Work request 1 »
Decide whether each statement below agrees with the text about Yarrow, answering yes or no and quoting the deciding words from that text: (a) Yarrow was first settled by Mennonites in the late 1920s. (b) The provincial dyking project was completed in 1928. (c) Yarrow Days are held on the first weekend of July.

Text »
Yarrow is a small community located 90 kilometres east of Vancouver within the City of Chilliwack in British Columbia, Canada. It is in the Fraser Valley at the foot of Vedder Mountain. The village was first settled by Mennonites in the late 1920s, following the draining of Sumas Lake and the reclamation of the former lake bed for agriculture.

==Geography==
Yarrow is at the foot of the Skagit Range of the Cascade Mountains on the Vedder River, near the latter's confluence with the Fraser, which traverses the Lower Mainland, of British Columbia. The Lower Mainland Ecoregion is part of the Pacific Maritime Ecozone. The village of Yarrow lies between Vedder Mountain to the south and Sumas Mountain to the northwest. The climate is temperate with most of the precipitation falling in the winter months as rain. The summer is warm and relatively dry. The fertile upper Fraser Valley supports the growth of many varieties of fruit, vegetables and herbs. Yarrow's economy is thus primarily agricultural and includes dairy farms, poultry production and field crops (cole crops blueberries, corn and hay).

==History==
The property that was to later become the village of Yarrow was first owned by Volkert Vedder, who pre-empted, or alienated, it from Crown land, beginning in 1862. During the 1860s, Vedder and his sons Adam and Albert amassed a total of 960 acres. With a further Crown grant in 1878, the Vedder Lands eventually totalled 1,200 acres. In 1910, the British Columbia Electric Railway constructed a line from Vancouver to nearby Chilliwack that skirted the edge of Sumas Lake. One of the stations along this line was named Yarrow. The townsite was built on land reclaimed, in part, from Sumas Lake. In the early 1920s, the provincial government built dykes to channel the Vedder River through the Vedder Canal to the Fraser River. This dyking project, which was completed in 1924, opened 12,000 acres (49 km²) of land for agriculture to the west of Yarrow. By 1928, much of the land was owned by Chauncey Eckert. That same year, a group of ethnic Dutch-German Mennonites, who had fled persecution in the Soviet Union, began buying lots of this land from Eckert. They created a Mennonite community that flourished from the late 1920s until the early 1960s. As many Mennonites began to assimilate into mainstream Canadian culture, they moved away from the rural village of Yarrow, and subsequent settlers were of many different ethnic backgrounds. Today, Yarrow functions mainly as a semi-rural suburb of Chilliwack.

==Yarrow Days==

On the first weekend of June, residents of Yarrow celebrate their community with Yarrow Days. Festivities begin at 10:00 a.m., Saturday, with a parade down Yarrow Central Road that starts at the Yarrow Community School on Wilson Road and ends at the Yarrow Mennonite Brethren church. Booths located in the park display local crafts, clothes, and homemade food. Particularly popular are the bake-sales and barbecues by members of the local churches, offering ethnic and traditional wares. Performers provide entertainment as residents and visitors make new friends and renew acquaintances. Local merchants offer specials in the nearby shops. Events include a barbecue and dance at the Community Hall on Saturday night and a pancake breakfast at the hall and church service in the park on Sunday morning.

Entries supplied »
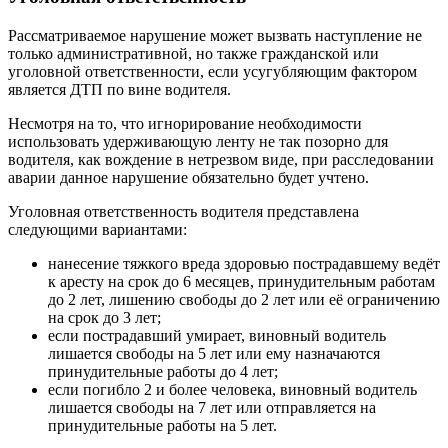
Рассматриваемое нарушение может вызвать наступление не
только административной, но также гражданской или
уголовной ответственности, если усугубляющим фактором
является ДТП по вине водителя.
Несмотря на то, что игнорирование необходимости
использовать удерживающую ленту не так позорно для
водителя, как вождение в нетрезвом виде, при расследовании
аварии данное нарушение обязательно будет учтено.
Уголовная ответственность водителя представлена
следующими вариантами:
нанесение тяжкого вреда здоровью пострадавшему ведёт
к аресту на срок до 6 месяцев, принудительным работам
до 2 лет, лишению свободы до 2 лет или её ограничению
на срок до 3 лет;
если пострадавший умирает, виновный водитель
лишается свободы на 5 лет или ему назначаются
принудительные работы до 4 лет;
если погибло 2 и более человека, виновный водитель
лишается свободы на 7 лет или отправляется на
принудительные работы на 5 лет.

Work request 2 »
Retype every line of the listing above, the text read from the page pictures, and leave the pictures out of your answer.

Written reply 1 »
(a) Yes: "The village was first settled by Mennonites in the late 1920s"
(b) No: "This dyking project, which was completed in 1924"
(c) No: "On the first weekend of June, residents of Yarrow celebrate their community with Yarrow Days"

Written reply 2 »
Рассматриваемое нарушение может вызвать наступление не
только административной, но также гражданской или
уголовной ответственности, если усугубляющим фактором
является ДТП по вине водителя.
Несмотря на то, что игнорирование необходимости
использовать удерживающую ленту не так позорно для
водителя, как вождение в нетрезвом виде, при расследовании
аварии данное нарушение обязательно будет учтено.
Уголовная ответственность водителя представлена
следующими вариантами:
нанесение тяжкого вреда здоровью пострадавшему ведёт
к аресту на срок до 6 месяцев, принудительным работам
до 2 лет, лишению свободы до 2 лет или её ограничению
на срок до 3 лет;
если пострадавший умирает, виновный водитель
лишается свободы на 5 лет или ему назначаются
принудительные работы до 4 лет;
если погибло 2 и более человека, виновный водитель
лишается свободы на 7 лет или отправляется на
принудительные работы на 5 лет.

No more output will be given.